Improving Customer Experience through Digital Innovation in Banking

Improving Customer Experience through Digital Innovation in Banking

Improving Customer Experience through Digital Innovation in Banking

In The Financial Brand’s latest Digital Banking Report, which surveyed financial institutions worldwide, 75% of organizations cite digital banking as the top priority for 2020 and into 2021, followed by “improving the customer experience” with 51%. The ways digital banking and customer experience are intertwined has never been more apparent. In order to focus on meeting customers’ needs, the banking industry must move beyond just mobile apps, and really dig in to innovative ways to offer their services.

Introducing the new customer

The personas that make up the customer base of most banks is ever changing but there are some things that remain the same. There are those that are generally tech-savvy or tech-skeptical, and those that are concerned more about personal interactions, price and/or perks. Finding a way to meet these different needs in the digital landscape is key—and in order to do so, you must effectively access and analyze the data you have available.

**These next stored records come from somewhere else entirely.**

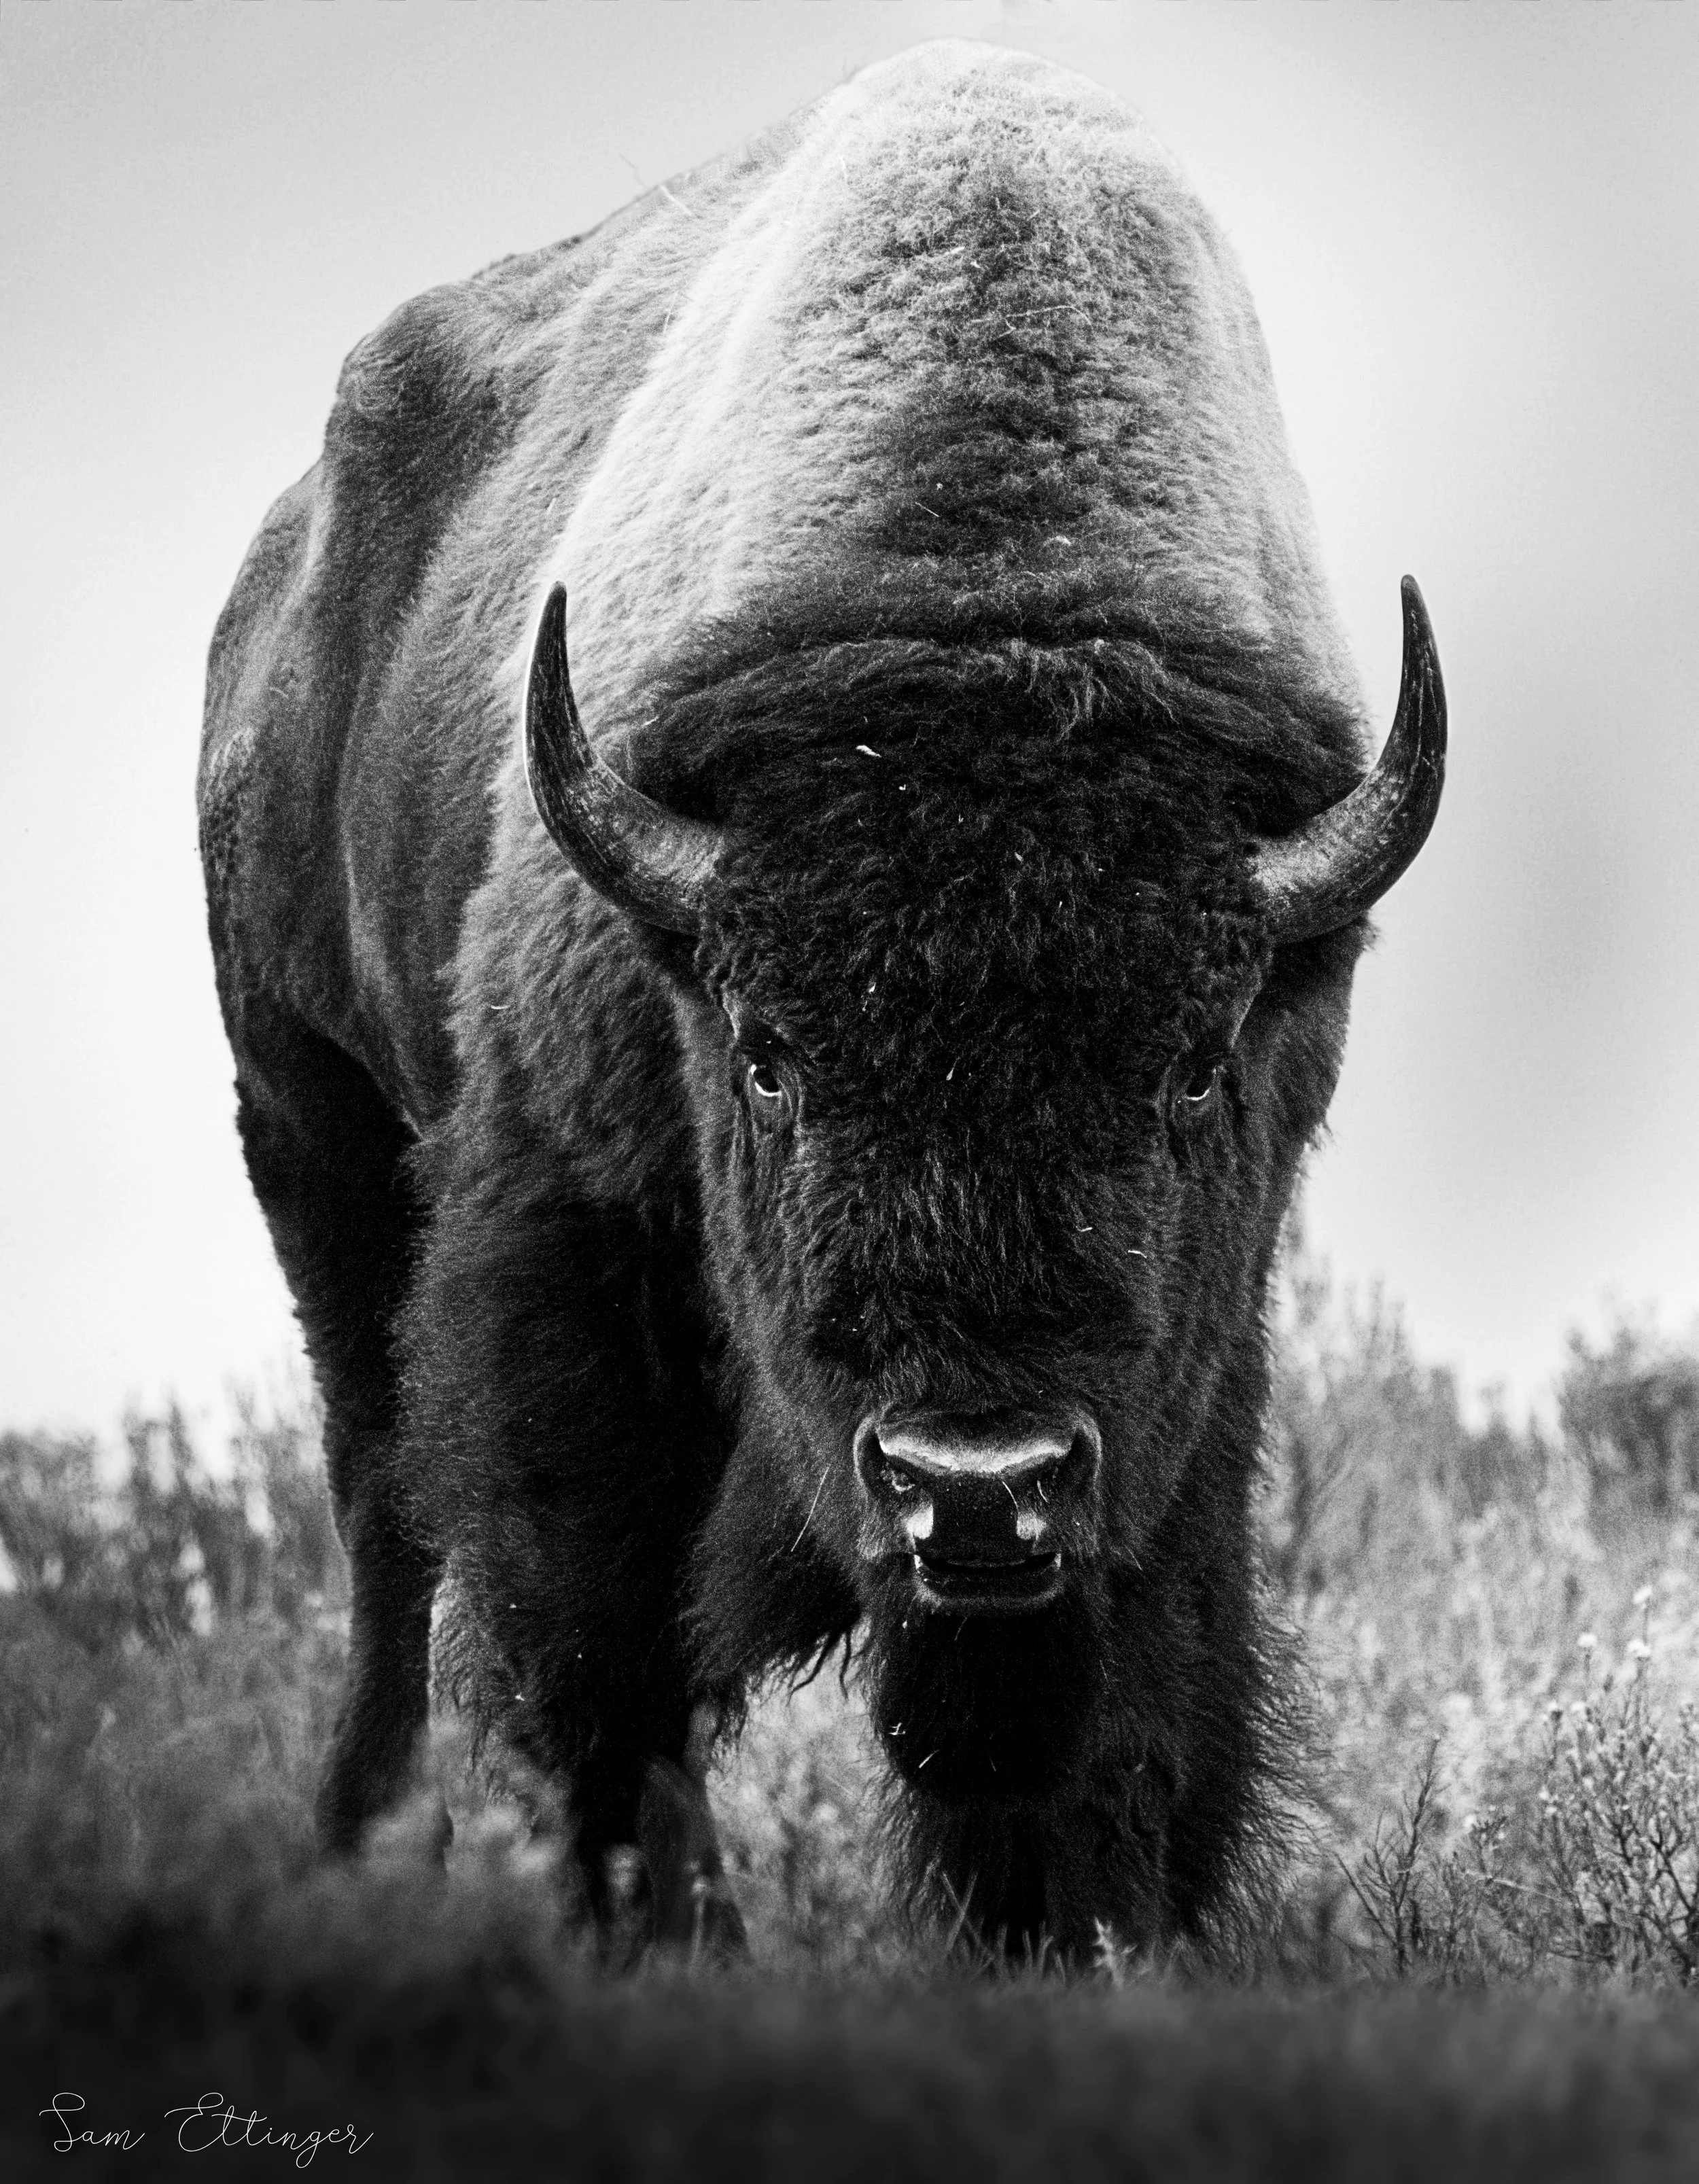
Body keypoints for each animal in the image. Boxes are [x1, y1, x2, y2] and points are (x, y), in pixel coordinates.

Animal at [198, 41, 1444, 1960]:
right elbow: (591, 1633)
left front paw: (1081, 1938)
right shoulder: (565, 1217)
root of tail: (276, 582)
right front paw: (653, 1929)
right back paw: (371, 1840)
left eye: (1186, 1067)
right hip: (308, 1123)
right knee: (383, 1515)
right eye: (770, 1061)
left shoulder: (1192, 1353)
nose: (975, 1486)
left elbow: (1134, 1671)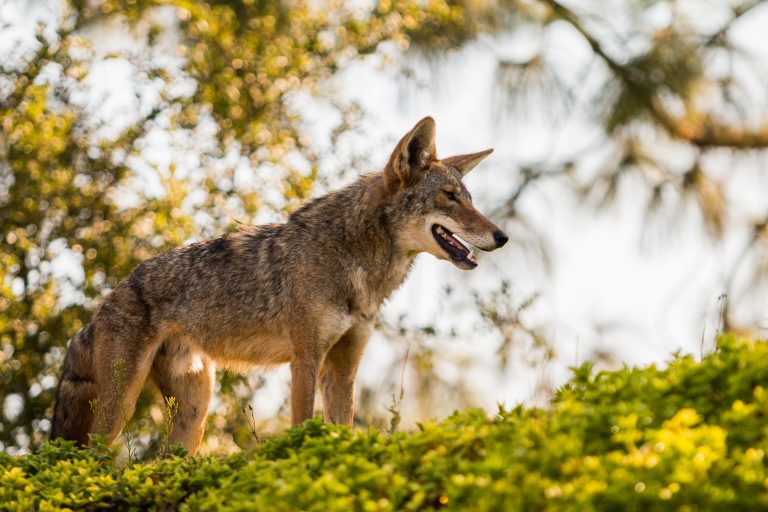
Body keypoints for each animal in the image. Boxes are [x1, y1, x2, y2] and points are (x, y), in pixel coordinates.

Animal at [50, 116, 508, 455]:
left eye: (468, 199)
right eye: (449, 196)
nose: (502, 236)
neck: (355, 262)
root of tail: (103, 304)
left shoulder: (343, 369)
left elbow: (345, 430)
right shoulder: (305, 359)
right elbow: (303, 424)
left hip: (195, 412)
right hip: (120, 409)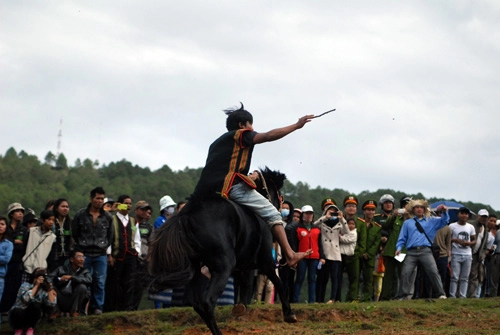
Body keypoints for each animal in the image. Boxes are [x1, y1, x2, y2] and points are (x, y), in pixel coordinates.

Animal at [148, 168, 296, 335]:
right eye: (279, 193)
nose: (281, 206)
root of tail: (187, 214)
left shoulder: (242, 264)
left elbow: (246, 282)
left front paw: (241, 306)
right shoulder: (265, 261)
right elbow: (278, 282)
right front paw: (289, 313)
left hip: (197, 268)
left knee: (197, 303)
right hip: (223, 265)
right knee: (207, 302)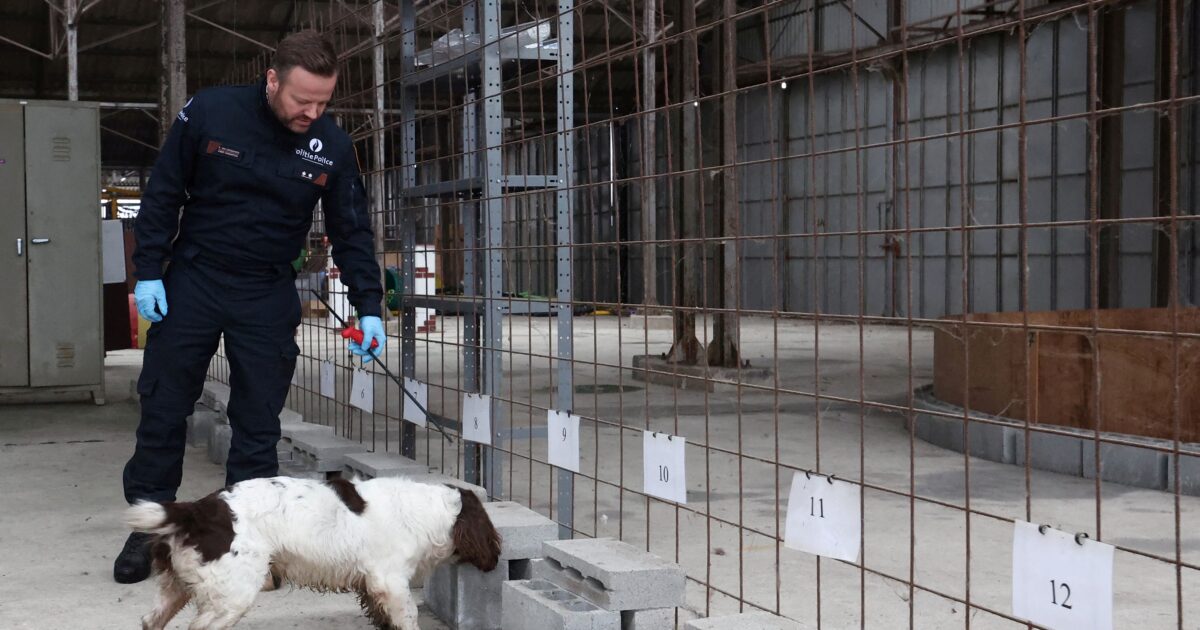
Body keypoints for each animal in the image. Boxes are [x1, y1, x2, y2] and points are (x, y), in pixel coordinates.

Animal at [121, 477, 496, 628]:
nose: (494, 559)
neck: (430, 510)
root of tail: (196, 510)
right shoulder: (390, 582)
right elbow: (409, 619)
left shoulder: (373, 588)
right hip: (232, 595)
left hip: (176, 588)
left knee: (150, 621)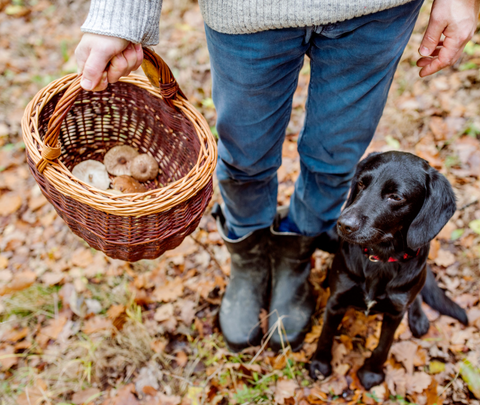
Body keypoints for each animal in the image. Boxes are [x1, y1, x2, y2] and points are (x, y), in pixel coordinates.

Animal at [310, 151, 466, 388]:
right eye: (361, 183)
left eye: (396, 197)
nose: (343, 224)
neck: (380, 259)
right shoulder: (336, 300)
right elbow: (326, 334)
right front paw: (319, 365)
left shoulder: (395, 313)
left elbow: (384, 345)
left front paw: (371, 373)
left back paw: (419, 317)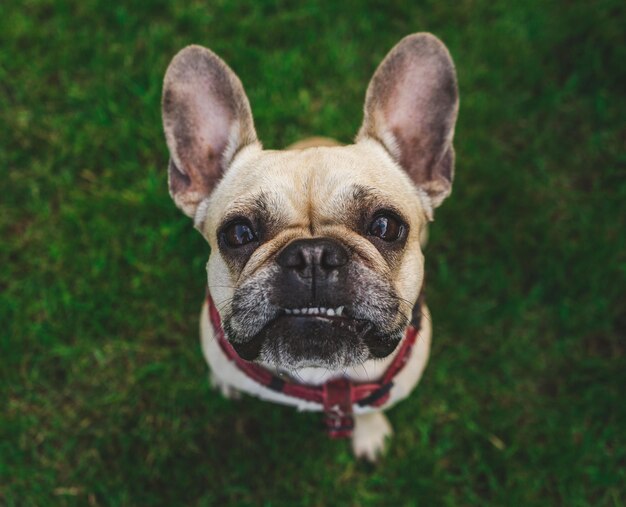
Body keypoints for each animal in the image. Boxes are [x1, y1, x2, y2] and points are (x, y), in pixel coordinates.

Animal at [158, 31, 456, 460]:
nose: (312, 255)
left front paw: (368, 433)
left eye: (386, 226)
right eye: (238, 233)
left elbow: (369, 408)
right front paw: (225, 380)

Most companies today spend too much time collecting data manually, and not enough time analyzing it to inform their strategies and make data-backed decisions related to what their customers respond to. By the time the most complete and accurate data can finally be tracked down, compiled and analyzed, it may be too late to make any changes to their business trajectory. This type of data can reveal what customers value. Here are a few key values our financial institution customers have been prioritizing:

1. Personalization.

Banking customers today want a seamless, multi-channel experience personalized to meet their specific needs and wants. Whether they use a website, a mobile app, a call center, a bank’s branch, or any other channel, customers want to feel like their bank knows more about their finances than a simple third-party processing app. They want their bank to look out for their financial well-being. Whether this means providing budgeting suggestions based on their lifestyle or providing geographic branch suggestions based on their geo-location, the digital touch can meet their personal needs.

2. Automation.

A study by Gartner found that, “85% of banks and businesses will perform customer engagement with the help of AI chatbots by 2021.” Digital transformation allows banks to meet these needs easily with automated solutions like video-chat, chatbots, and live assistance. These automated resources can field customer complaints, provide simple routine actions, and understand pain points for the customer journey. One of our clients is planning to build an API system that follows the customer and vendor lifecycle so they can predict and fund the payouts for those vendors. Built on a scalable and interchangeable serverless architecture, like Trovata, they can create custom APIs that map exact details of the data to an integration with the ERP system is simply a matter of choosing the fields you need and what they will map to. Better yet, this can be done real-time as new transactions come in without the need for legacy jobs that run on a nightly basis.

3. Accessibility.

The Digital Banking Report found that 50% of consumers now contact their bank through mobile apps or websites at least once a week, compared to 32% two years ago, and simultaneously have more than five bank accounts on average. More so than just using a simple digital app, having access to all of these accounts in one place is a determining factor for most consumers. The rise of digital wallets like Venmo and PayPal have clearly shown the impact of the accessibility that everyone is looking for: Venmo, owned by PayPal, reported 60% year-over-year growth in 2020.

The new bank

In the world of banking, we know that many of the foundations that built the industry will remain the same, like prioritizing our customers. We may not be able to greet everyone who walks into a branch with a smile and find out about how their family is—but that will likely be because fewer and fewer customers bank in person. Finding new ways to meet their needs and earn their loyalty will be the real innovation we see over the next few years and beyond, starting with scaling and interpreting customer data in a comprehensive and efficient way.